Cada uma afogada no eterno oceano daquela história que não consegui
completar. Que não quis completar. Que não mais voltei a ler. A pensar,
ou a escrever. Uma história que acabou sem que eu nunca a tivesse podido
contar.”
Lágrimas
correram pelo rosto de Miguel. Embora mantivesse a seriedade das suas
palavras, as emoções das mesmas assolavam-no e dificultavam a sua
respiração.
A
estranha rapariga vestida de anjo que o acompanhara neste longo
caminho, não conseguia esconder a sua empatia após tão pesada e crua
confissão. Abraçou-o. Envolveu-o nos seus braços. O tempo parou. Nada
mais sentiam que não o calor dos seus corpos. Nada mais ouviam que não o
bater dos seus corações.
A
pouco e pouco, Miguel recuperou o seu fôlego. A tormenta em que se
encontrava parecia ter acalmado. As nuvens cinzentas do seu pensamento
deram lugar a um céu azul, vivo como aquele que é banhado pelo sol
primaveril. O seu poço encheu-se. Sentia-se vivo. Desperto. Tinha
encontrado a sua história.
Ela
olhou-o nos olhos. As faces de ambos reflectiam uma rara felicidade,
indistinta para qualquer um, mas que os ligava profundamente num laço,
numa linguagem, que apenas os dois podiam compreender.
“Estás perto de casa...”, disse ela.
“...e perto de ti”, respondeu.
Sorriu.
As suas asas pareciam agora reluzir intensamente, como se uma nova vida
tivesse nascido por entre as plumas que as enfeitam. Como se ganhassem
novamente vontade para voar. Esperança. Sim. Tudo parecia possível.
Naquele momento. Naquele lugar.
“Por agora seguimos um caminho diferente. A noite foi longa. Precisamos de dormir.”
Palavras que o empurraram de regresso à realidade daquele dia que, por momentos, não parecera ser mais que um sonho.
Miguel queria pedir-lhe para ficar.
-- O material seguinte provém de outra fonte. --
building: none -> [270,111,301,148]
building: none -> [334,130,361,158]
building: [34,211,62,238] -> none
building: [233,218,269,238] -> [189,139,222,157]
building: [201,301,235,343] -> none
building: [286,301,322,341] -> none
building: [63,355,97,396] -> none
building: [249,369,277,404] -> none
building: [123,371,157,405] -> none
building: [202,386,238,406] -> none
Para falarem. Para que aquele momento não acabasse por ali.
Não o fez. Compreendia. Voltara a sentir o seu cansaço. O sono. O frio. Anuiu.
“Posso acompanhar-te até tua casa”, disse.
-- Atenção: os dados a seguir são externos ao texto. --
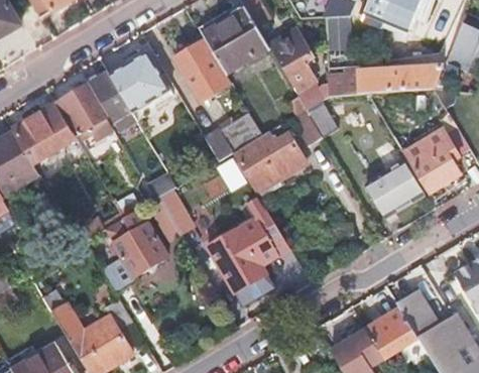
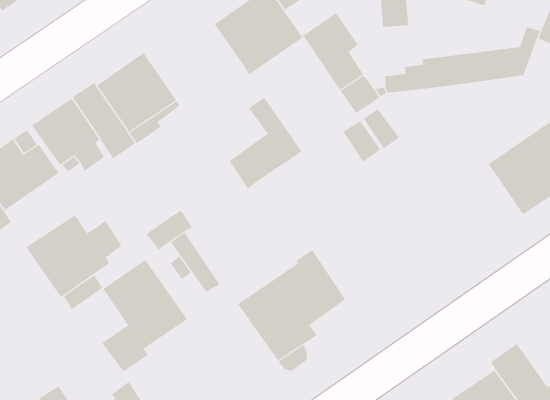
building: [174,40,231,101] -> none
building: [231,131,305,189] -> none
building: [369,155,424,214] -> none
building: none -> [26,214,122,298]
“Esse caminho apenas eu o posso fazer. Não te preocupes. Ver-nos-emos em breve”, sorriu.
Miguel sabia que o que ela dizia era verdade. Sabia que esta história não ia terminar desta forma.
Despediram-se. Miguel dirigiu-se para casa. Mas, enquanto procurava as suas chaves, voltou para trás para a chamar.
“Não me disseste o teu nome.”
“Sara.
Da próxima vez não te esqueças de trazer o teu casaco, Miguel. O
cavalheirismo demanda que o ofereças a uma senhora a morrer de frio numa
manhã como estas.”
Ambos se riram com aquela despedida. Miguel não questionou o facto dela saber o seu nome. No fundo ele sempre soubera o dela.
Sara,
ecoava na sua mente, como uma boa memória há muito guardada no seu
coração, como uma recordação de um futuro ainda por viver que,
finamente, ressurgia após um longo período de escuridão.
Miguel
estava finalmente em casa. É mais escuro antes do amanhecer. A hora
azul. A hora mais fria da noite. O prólogo mais quente de uma história
que é sua. De uma história que ele não podia imaginar. De uma manhã
mágica que o despertou para o caminho que tinha agora que seguir.
“Sara, nome tão simples, mas tão belo. Estou em casa, mas, hoje, estou tão perto de ti.”